# Did wire haired Vizslas come first? Information please



## cuddlebuglove (Apr 27, 2014)

We have a Vizsla puppy member named Frank who happens to be a Wired haired Vizsla. Did they come on breeding before the smooth Vizsla? Is the fuzziness an advantage in snow or colder weather?
Are they as sweet smelling as our other Vizslas? Any experience with them would be great to know, especially since Frank's caregiver has not brought him home yet.


----------



## einspänner (Sep 8, 2012)

Good questions, cuddlebuglove! 

Smooth vizslas are the original. As I understand it, wirehaired vizslas came about in the 1930s or so from careful crosses between solid liver (dark brown) colored German Wirehair pointers and vizslas. (I've actually gone back far enough in Scout's pedigree to find the smooth vizsla ancestors.) They were hoping to get the harsh wire coat of the Germans and a slightly more solid build, but the wonderfully quirky temperament and working abilities of the vizsla. They are also generally mellower than smooth vizslas, though I've met some wired individuals that are just as hardheaded and hard charging as some smooths I've met.

The coat is supposed to be more protective in cold weather and I've also noticed my girl is less prone to allergic reactions to plants. She finally had her first reaction a few weeks back when I stripped her coat down a lot. 

I think Scout generally smells lovely, but I can't compare it to smooth vizslas, haha. I haven't noticed this particularly with vizslas per se, but with medium and long haired dogs I've often come away with a lot of oily dander on my hands after petting them and you definitely don't get that with the wires. They feel clean like the shorthairs. 

I went to a 3 day training course last month put on my dog's breeder. Now that I'm on vacation I'll make a post of that and you can see all the variety of coat and even build within the breed. I think it's fascinating!

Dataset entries
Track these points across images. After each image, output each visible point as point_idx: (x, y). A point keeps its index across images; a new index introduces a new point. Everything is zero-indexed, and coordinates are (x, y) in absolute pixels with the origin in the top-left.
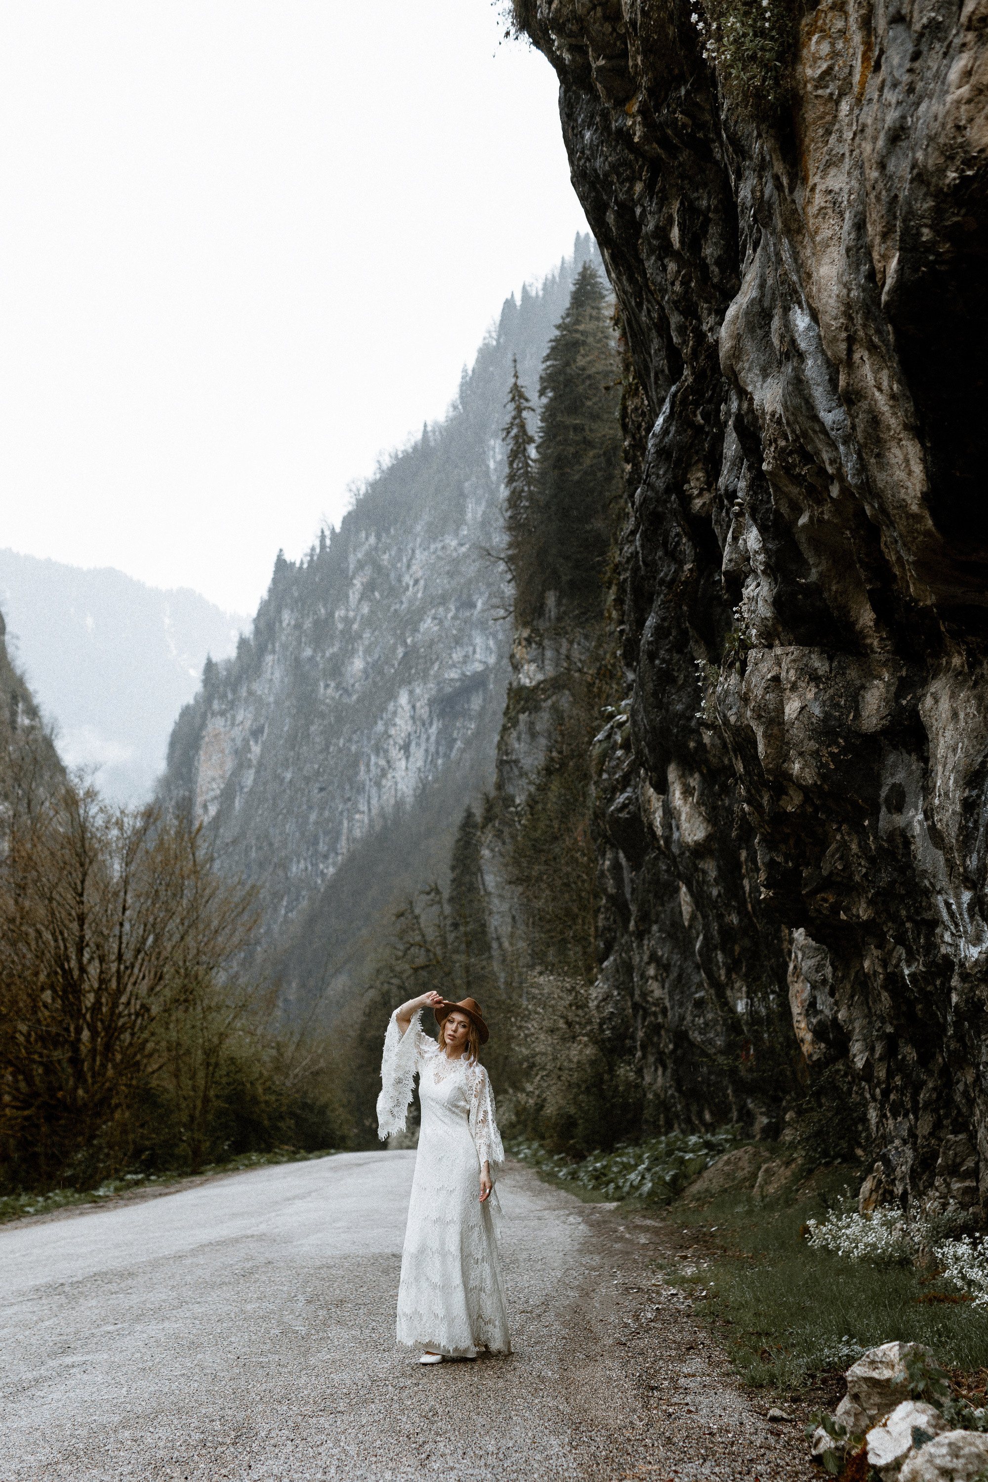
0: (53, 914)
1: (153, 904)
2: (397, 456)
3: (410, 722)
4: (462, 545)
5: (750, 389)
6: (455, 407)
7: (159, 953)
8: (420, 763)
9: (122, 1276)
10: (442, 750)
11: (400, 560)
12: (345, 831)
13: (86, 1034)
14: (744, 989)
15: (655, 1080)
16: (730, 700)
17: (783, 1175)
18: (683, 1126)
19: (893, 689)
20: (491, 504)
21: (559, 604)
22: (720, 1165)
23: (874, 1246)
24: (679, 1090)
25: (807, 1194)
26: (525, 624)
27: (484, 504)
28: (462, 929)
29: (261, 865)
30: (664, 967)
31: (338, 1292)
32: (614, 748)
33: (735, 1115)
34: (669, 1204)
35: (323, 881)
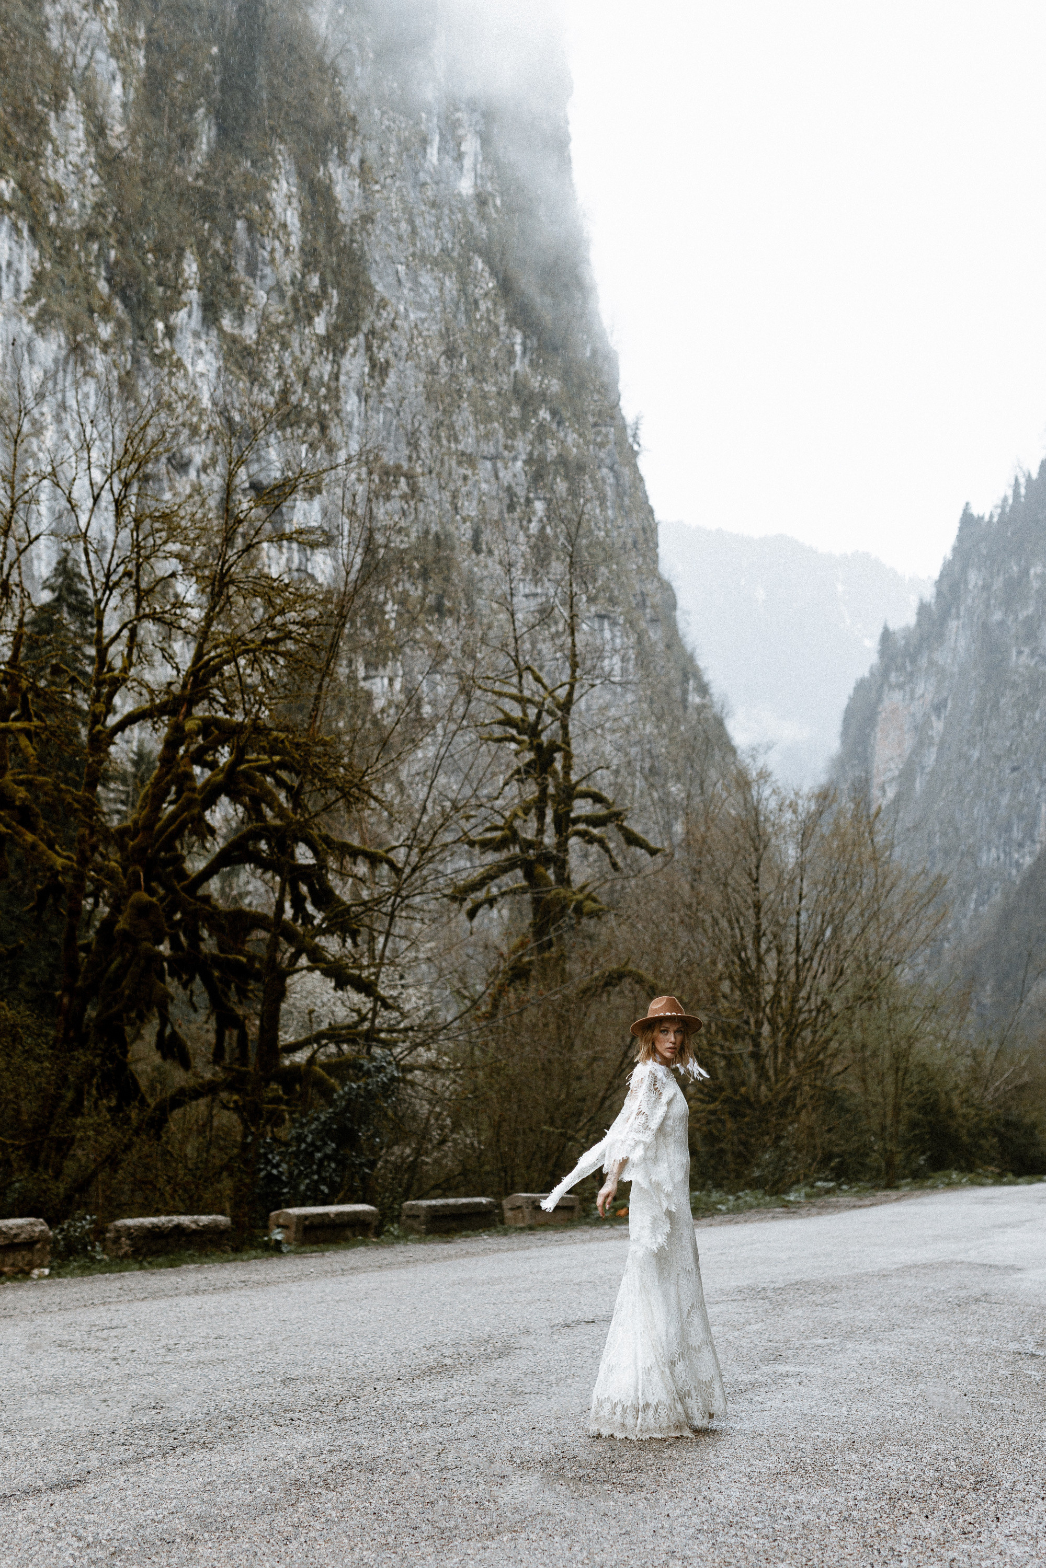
0: (728, 901)
1: (831, 893)
7: (839, 946)
9: (825, 1288)
12: (1043, 816)
13: (766, 1029)
35: (1019, 872)
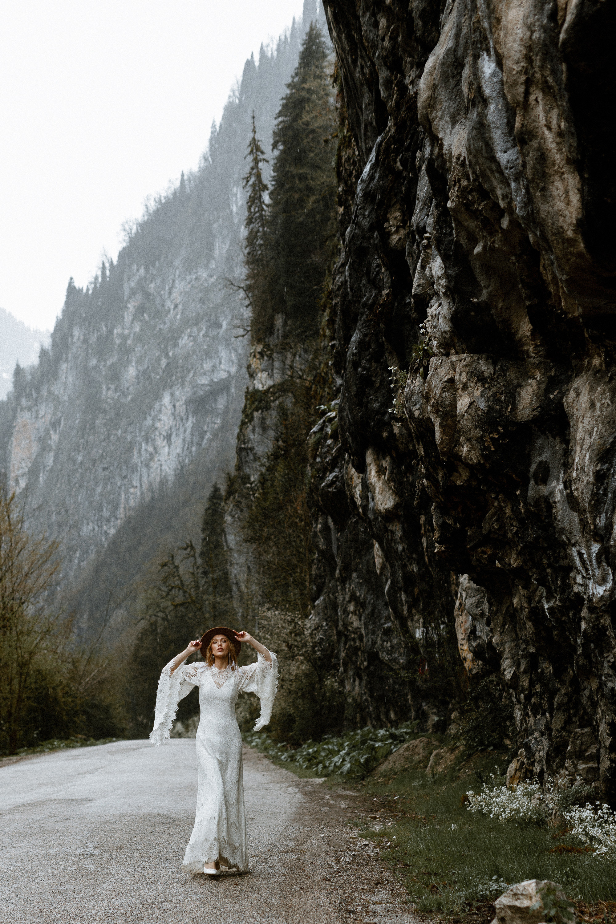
2: (160, 201)
3: (171, 418)
4: (211, 276)
5: (441, 135)
6: (206, 160)
8: (179, 450)
10: (195, 440)
11: (163, 289)
12: (123, 501)
14: (421, 620)
15: (354, 688)
16: (415, 398)
17: (450, 758)
18: (374, 722)
19: (543, 386)
20: (233, 242)
21: (285, 324)
22: (401, 751)
23: (518, 811)
24: (371, 696)
25: (467, 773)
26: (259, 341)
27: (228, 242)
28: (210, 576)
29: (59, 525)
30: (361, 604)
31: (117, 840)
32: (325, 438)
33: (413, 714)
34: (363, 779)
35: (106, 539)
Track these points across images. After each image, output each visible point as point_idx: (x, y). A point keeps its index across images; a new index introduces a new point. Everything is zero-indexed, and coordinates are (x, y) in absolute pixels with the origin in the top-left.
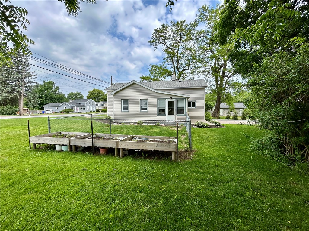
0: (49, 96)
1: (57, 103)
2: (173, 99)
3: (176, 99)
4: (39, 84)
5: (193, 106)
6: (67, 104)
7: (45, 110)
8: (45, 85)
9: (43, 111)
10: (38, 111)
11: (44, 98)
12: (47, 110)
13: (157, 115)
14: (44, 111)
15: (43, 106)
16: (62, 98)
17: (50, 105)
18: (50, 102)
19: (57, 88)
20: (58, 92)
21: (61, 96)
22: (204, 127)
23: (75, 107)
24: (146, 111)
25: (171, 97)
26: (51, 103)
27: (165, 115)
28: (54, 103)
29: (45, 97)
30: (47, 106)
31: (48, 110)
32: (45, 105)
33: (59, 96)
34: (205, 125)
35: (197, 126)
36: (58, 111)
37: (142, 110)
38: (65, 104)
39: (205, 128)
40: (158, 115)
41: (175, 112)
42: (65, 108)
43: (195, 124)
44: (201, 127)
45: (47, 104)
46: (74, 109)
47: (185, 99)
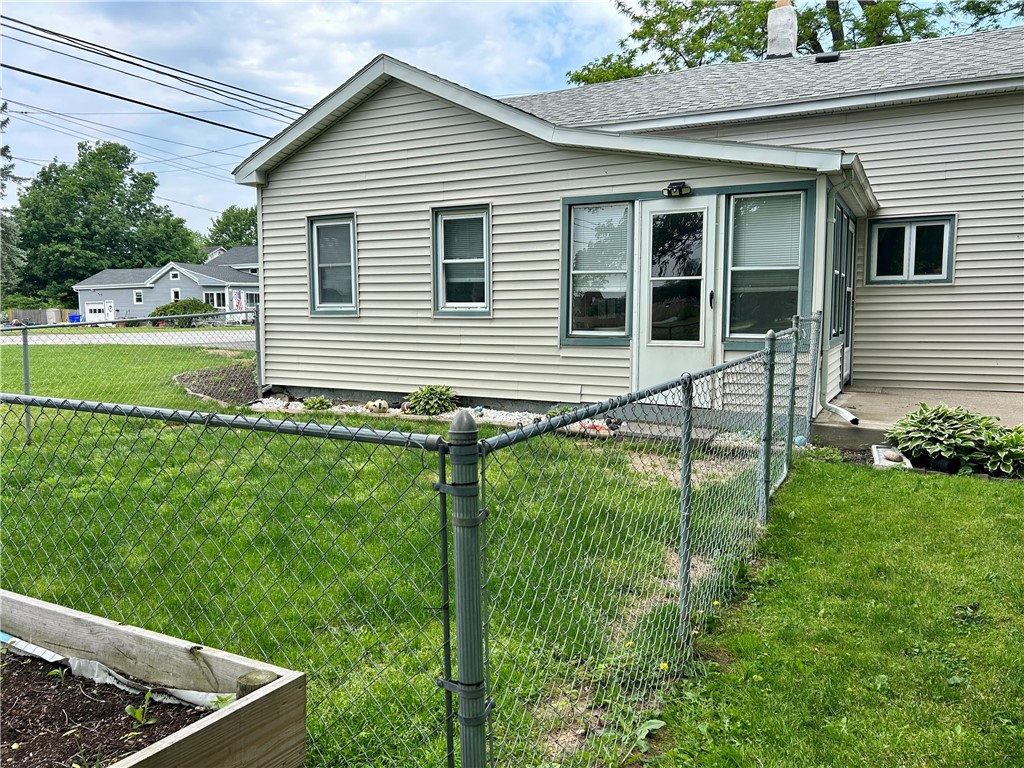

▶ [What you will do]
1: In the forum thread about wirehaired Vizslas, which dogs were crossed with vizslas to produce the wirehaired vizsla?
2: Write the next part of the forum thread about wirehaired Vizslas, picking up after its final post.

▶ [Answers by item]
1: Solid liver (dark brown) colored German Wirehair pointers.

2:
----------



## cuddlebuglove (Apr 27, 2014)

Thanks so much. Mellower? That will prepare Frank's caregiver for a livelier Vizsla or GSP or Weimaraner partner in crime and best pal later!

I have seen a picture of the liver or full liver colored GSP on the Daily Puppy- he is so cute that people there have mistaken him for a Vizsla lol!

CJ the Westminster winner is ruling the roost now- but All of them make one want them ALL!

Einspanner; if it won't cause a controversy any specific grooming tools do you use for your Vizsla that might be good for Frank to get used to? Also since it's flea and tick season what can we put on the puppy or how often should one bathe and use to get rid of the pests. Glad to know that allergies from trees are not as much of a problem.
Thank you!


----------



## Frank (Jun 25, 2016)

I get to see Frank and his mum again on Saturday so I shall cuddle and sniff her and see what they use too. They have 3 adults there in total all wire. You can really see a difference coat wise already in the pups I've no idea if he will be really hairy like his mum or quite short haired but with a beard. The only thing I know is they do have an undercoat but I don't think I got covered in hair when I visited. Although I was a tad overexcited last time. I'll try and check more this time!


----------



## Frank (Jun 25, 2016)

I'd love to read that blog post too if I can get a link when you have written it thank you!


----------



## cuddlebuglove (Apr 27, 2014)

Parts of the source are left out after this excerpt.